No. 1 Zack Wheeler, Starting Pitcher
Age: 22 (Turns 23 on May 30)
19 G (19 starts), 10-6, 3.26 ERA, 116.0 IP, 92 H, 46 R (42 ER), 2 HR, 43 BB, 117 K (Double-A)
6 G (6 starts), 2-2, 33.0 IP, 23 H, 13 R (12 ER), 2 HR, 16 BB, 31 K (Triple-A)
When the Mets acquired Wheeler from San Francisco at the trade deadline in 2011, he was still a lot of promise and upside without dominant results. Since the deal he has tweaked some things mechanically and is closer than ever to reaching his ceiling.
Wheeler works with a plus-plus fastball that he can throw in the high 90s or take a little something off to add movement. His slider and curveball project to be at least above-average offerings, with the former showing good tilt and high 80s velocity.
He is still developing a changeup. At 6'4" he gets easy downhill plane on his fastball, allowing him to keep the ball from being elevated. The command and control still need some refinement for him to become an ace, but at the very worst he will be a No. 2 starter.
No. 2 Travis d'Arnaud, Catcher
67 G, .333/.380/.595, 93 H, 21 2B, 2 3B, 16 HR, 52 RBI, 19 BB, 59 K, 1 SB (Triple-A)
One of the key pieces in the R.A. Dickey trade, d'Arnaud just needs to stay on the field and he will be making his presence felt in New York very soon.
Health has been an issue throughout his minor league career, as he has played in less than 75 games in three of the last five years.
When d'Arnaud is on the field, he is the best catching prospect in baseball. He has bat speed and power to drive the ball to all fields, which will serve him well since he has never been someone who draws a lot of walks. His career-high in the minors was 41 walks in 482 at-bats in 2009.
Behind the plate, d'Arnaud has a strong throwing arm and still-improving receiving skills, and blocks balls very well. He will likely start in Triple-A just to prove he is healthy but should be in New York before June.
No. 3 Noah Syndergaard, Starting Pitcher
27 G (19 starts), 8-5, 2.60 ERA, 103.2 IP, 81 H, 41 R (30 ER), 3 HR, 31 BB, 122 K (Low-A)
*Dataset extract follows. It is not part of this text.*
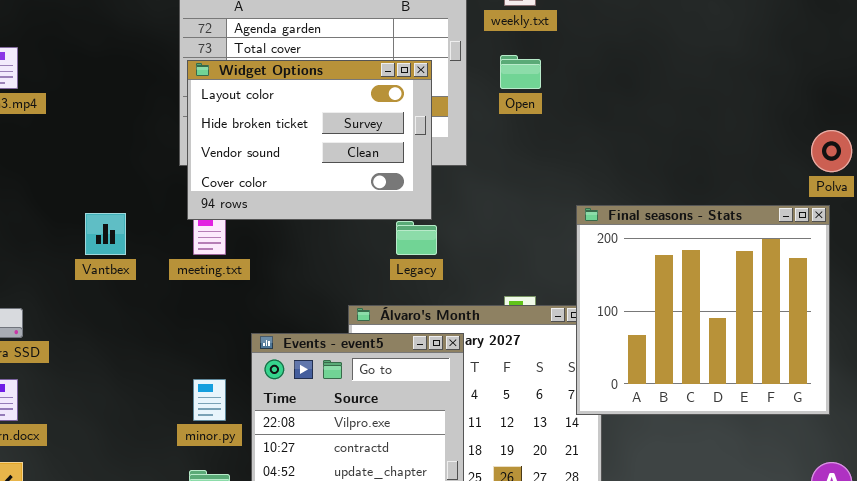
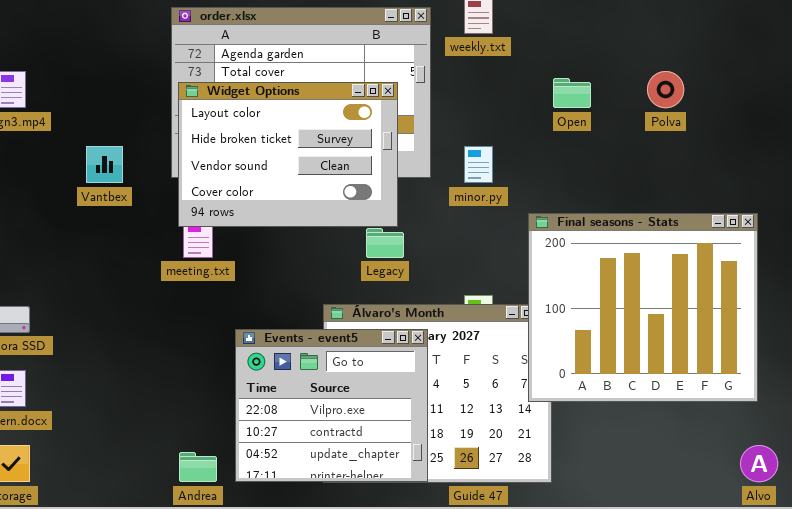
Open: [500,55,541,89] -> [553,78,591,108], moved
Polva: [811,130,852,172] -> [647,71,684,108], moved
Vantbex: [85,213,126,255] -> [86,146,123,183], moved
minor.py: [193,379,226,421] -> [464,146,493,183], moved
Another player the Mets acquired in the Dickey trade, Syndergaard was one of the three big pitching prospects the Blue Jays had at Low A in 2012. (Justin Nicolino, who was traded to Miami, and Aaron Sanchez are the other two.)
Boasting a workhorse frame at 6'5", 200 pounds, Syndergaard has the stuff and polish to pitch at the top of a rotation.
He throws a plus fastball with movement and can really get on top of the ball. His curveball can get loopy at times, but when he learns to control it, it will be a weapon. His changeup projects to be a plus pitch; he just needs to throw it more to develop it.
Because his control is far beyond where it should be given his age, Syndergaard could easily turn into a No. 2 starter. He does need to work on commanding pitches in the zone. If that doesn't come around, he will still have value as a late-inning reliever.
No. 4 Gavin Cecchini, Shortstop
53 G, .246/.311/.330, 47 H, 9 2B, 2 3B, 1 HR, 22 RBI, 18 BB, 43 K, 5 SB (Rookie)
5 G, .000/.167/.000, 0 H, 1 K (New York-Penn League)
Cecchini was the Mets' top pick in 2012 and projects to be an above-average shortstop at his peak. He doesn't have explosive tools, but the whole package put together looks a lot better than the individual pieces.
As a hitter, he hits a lot of line drives with a quick swing through the zone. He doesn't have a pretty swing, as he tends to move out on his front foot early instead of waiting back for the pitch to come to him. But because he makes a lot of contact, it isn't an issue right now. He won't hit for much power because of his swing and the fact his body doesn't have that kind of muscle in it.
At shortstop, he moves well with good instincts and footwork to get himself in position. His arm isn't great, but it is accurate and he makes all the throws he has to.
No. 5 Brandon Nimmo, Outfielder
Age: 19 (Turns 20 on March 27)
69 G, .248/.372/.406, 66 H, 20 2B, 2 3B, 6 HR, 40 RBI, 46 BB, 78 K, 1 SB (New York-Penn League)
When the Mets drafted Nimmo with the 13th pick in the 2011 draft, it was a nice shift from the usual low-risk, low-upside college players the team had gotten accustomed to taking in the past. He was always going to need a lot of development time, but his ceiling is high.
Nimmo is already an incredibly patient hitter, which is both a blessing and curse. He has the ability to read pitches and take walks, but he should be a bit more aggressive to start driving pitches and getting his raw power to play more in games.
Even though he isn't a speedy runner, Nimmo has the range to handle center field but he needs to get better at reading the ball off the bat. His arm is average and would play in a corner if his defense doesn't come around.